NEW YORK (GenomeWeb News) — Four research teams across the US have been awarded a total of $5 million in fiscal year 2013 under a new Genomic Sequencing and Newborn Screening Disorders program jointly funded by the Eunice Kennedy Shriver National Institute of Child Health and Human Development and the National Human Genome Research Institute.

NIH plans to fund the program at $25 million over five years.

The four pilot projects will examine whether sequencing newborns' genomes or exomes can provide useful medical information beyond what is already delivered by current newborn screening. They will study technical, clinical, and ethical aspects of genomics research in newborns, and its potential to improve newborn healthcare.

"We are at a point now where powerful new genome sequencing technologies are making it faster and more affordable than ever to access genomic information about patients," said NHGRI Director Eric Green in a statement. "This initiative will help us better understand how we can appropriately use this information to improve health and prevent disease in infants and children."

In a teleconference today announcing the awards, NICHD Director Alan Guttmacher said that among the questions the program attempts to answer are how a baby's privacy will be protected and what the appropriate consent process will be; where newborn data will be stored and who will have access to it; what conditions should be included in a newborn sequencing test; what criteria will be used to determine a positive result; what the follow-up for positive screening results should be; what doctors should tell parents about what was found; how much sequencing-based newborn screening will cost; and what its overall impact on healthcare and other spending will be.

The funding has been awarded to principal investigators Robert Green and Alan Beggs at Brigham and Women's Hospital and Boston Children's Hospital; Stephen Kingsmore at Children's Mercy Hospital; Robert Nussbaum at the University of California, San Francisco; and Cynthia Powell and Jonathan Berg at the University of North Carolina at Chapel Hill.

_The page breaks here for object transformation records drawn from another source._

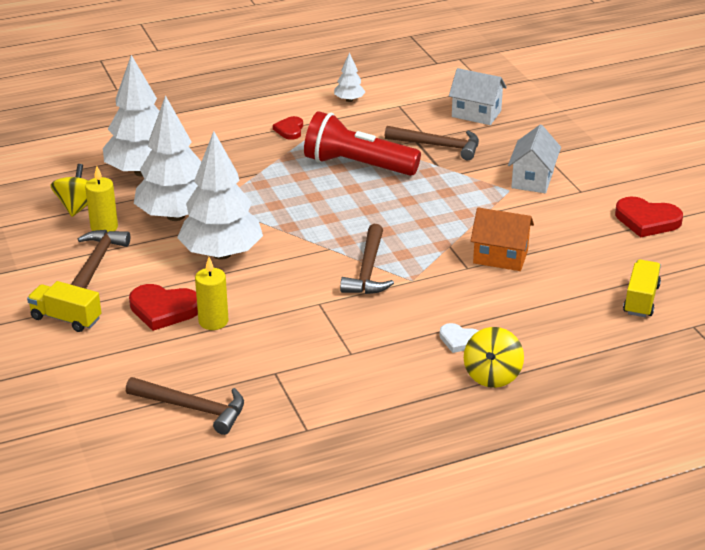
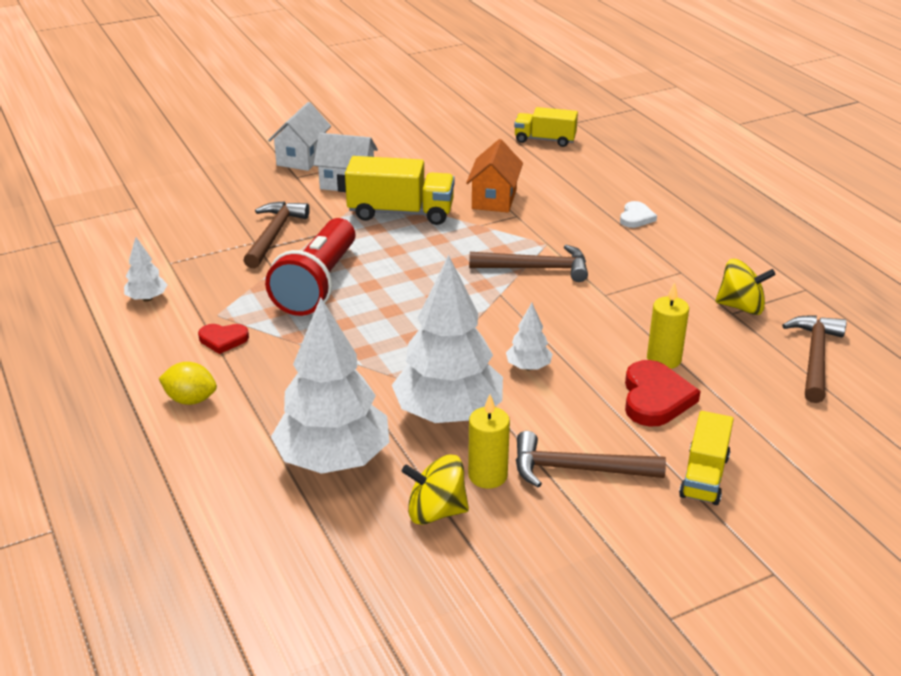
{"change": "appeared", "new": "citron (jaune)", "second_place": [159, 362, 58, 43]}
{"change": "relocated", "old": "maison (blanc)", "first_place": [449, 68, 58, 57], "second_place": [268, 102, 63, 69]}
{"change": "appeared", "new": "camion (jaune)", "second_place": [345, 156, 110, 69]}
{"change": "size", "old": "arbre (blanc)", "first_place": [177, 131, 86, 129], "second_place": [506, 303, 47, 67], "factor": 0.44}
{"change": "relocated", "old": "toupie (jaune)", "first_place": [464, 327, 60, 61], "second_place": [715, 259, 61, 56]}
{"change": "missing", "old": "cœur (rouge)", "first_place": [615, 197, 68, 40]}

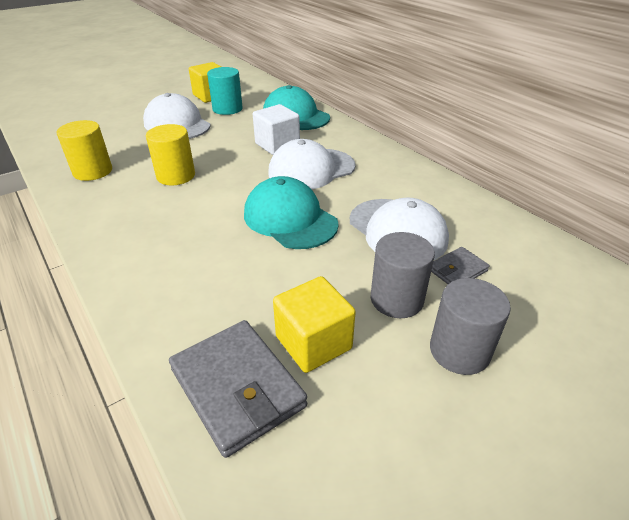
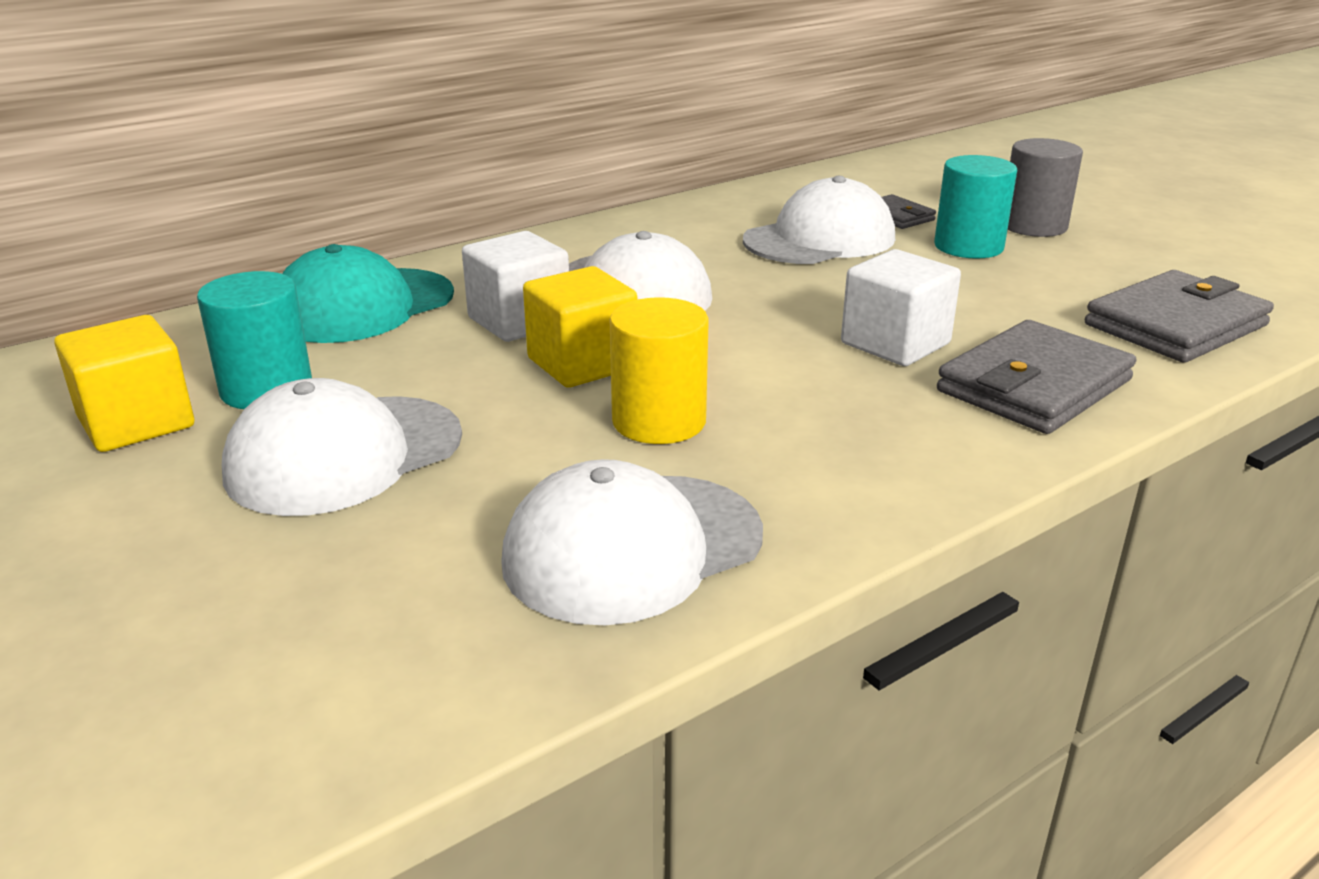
{"change": "exchanged", "old": "cylindre (jaune)", "new": "casquette (blanc)", "first_place": [57, 120, 55, 61], "second_place": [501, 459, 262, 167]}
{"change": "relocated", "old": "cube (jaune)", "first_place": [273, 276, 83, 97], "second_place": [523, 266, 114, 122]}
{"change": "appeared", "new": "cube (blanc)", "second_place": [841, 249, 120, 117]}
{"change": "colour", "old": "cylindre (gris)", "new": "cylindre (turquoise)", "first_place": [370, 232, 65, 86], "second_place": [934, 155, 83, 104]}
{"change": "appeared", "new": "portefeuille (gris)", "second_place": [937, 320, 199, 114]}
{"change": "missing", "old": "casquette (turquoise)", "first_place": [244, 176, 95, 73]}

Green and Beggs' team will make genomic data available to parents and doctors throughout infancy and childhood and study the impact and usefulness of the results. They will also compare the response of parents with sick and healthy children, and the differences between receiving genomic results and conventional newborn screening results. In addition, they will develop a process for reporting results to doctors.

Kingsmore's group will look at the benefits and risks of using genomic sequencing in newborns in a neonatal intensive care unit, a strategy it has already explored in a small number of individuals. The researchers also aim to reduce the turnaround time to 50 hours to make the test comparable to existing newborn screening tests, and to study the parents' perception of receiving the results, and how it may change over time.

Nussbaum's project will focus on the potential of exome sequencing both for screening for disorders that are currently tested for and others that are not, and to assess the value of the additional information. It will also develop a participant protection framework for genomic sequencing during infancy and explore legal issues related to genome analysis as part of newborn screening.

Powell and Berg will lead a team that will sequence the exomes of healthy infants as well as those with known genetic conditions, and plan to identify the best ways to return results to doctors and parents. Their study, which will include multicultural families, will also develop a tool to help parents understand what the results mean and examine challenges that doctors may face in using the new technology.